Law enforcement agencies have traditionally worked closely with telecommunications companies to formulate arrangements that would make phone systems "wiretap friendly." Such arrangements range from allowing police physical access to telephone exchanges, to installing equipment to automate the interception.
Electronic surveillance is widely used by governments of both East and West, whether singly or in combination. Used by intelligence agencies, especially in espionage and counter-espionage activities. It is increasingly used by corporations for purposes of industrial espionage and also used by organized crime. In 1985 the USA National Security Agency initiated a five-year programme, estimated to cost up to $40 million, to encode most of the millions of electronic messages exchanged by USA government and defence contractors to counteract surveillance by the USSR. Because of the success of this programme, it is reported that the USA government is resisting the transfer of more sophisticated telecommunications (especially fibre optic systems) to the USSR because it would make it more difficult to track communications and would jeopardize the extensive investment in satellite monitoring facilities.

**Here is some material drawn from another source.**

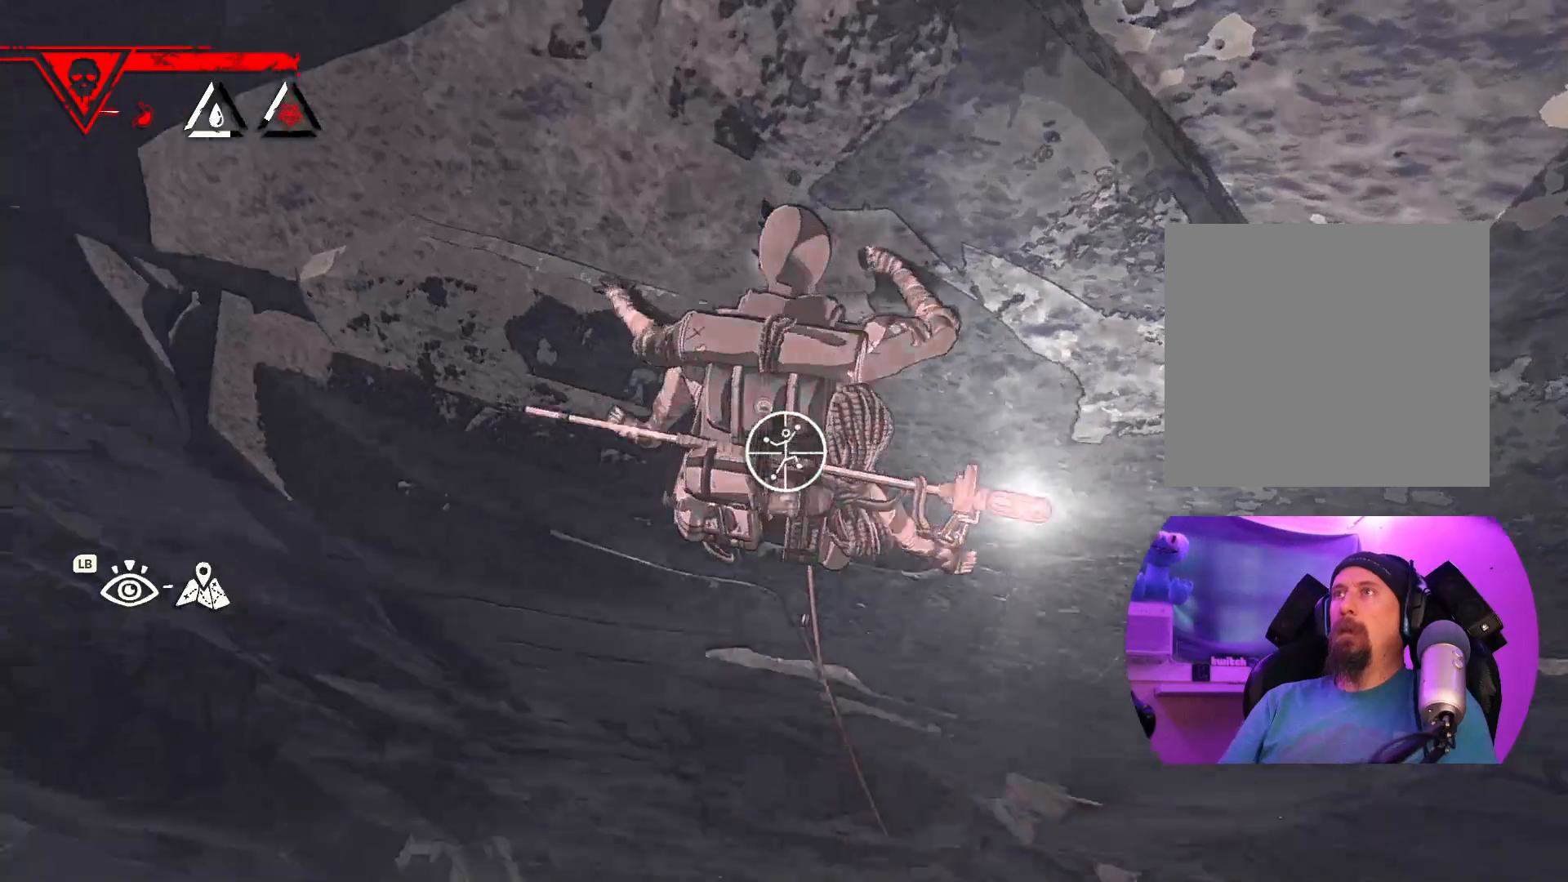
{"buttons": ["R1"], "left_stick": "up-right", "right_stick": "center", "events": [[150, "right_stick", "center"], [383, "left_stick", "up-right"]]}
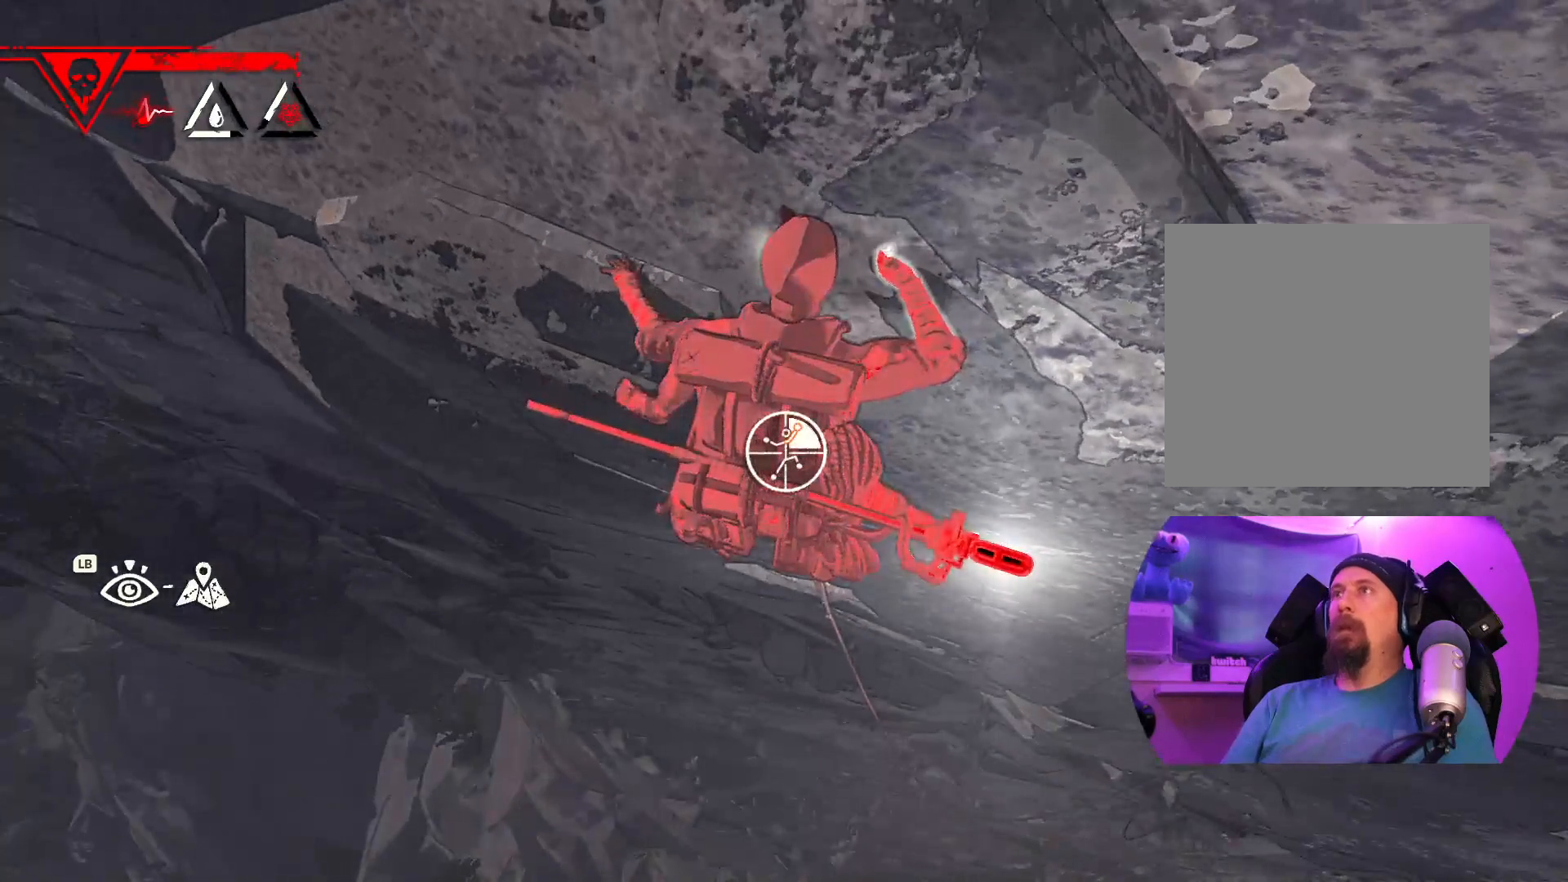
{"buttons": ["R1"], "left_stick": "up-right", "right_stick": "center", "events": []}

There are widespread violations of laws relating to surveillance of communications, even in the most democratic of countries. The U.S. State Department's annual review of human rights violations finds that over 90 countries engage in illegally monitoring the communications of political opponents, human rights workers, journalists and labour organizers. In France, a government commission estimated in 1996 that there were over 100,000 wiretaps conducted by private parties, many on behalf of government agencies. In Japan, police were recently fined 2.5 million yen for illegally wiretapping members of the Communist party.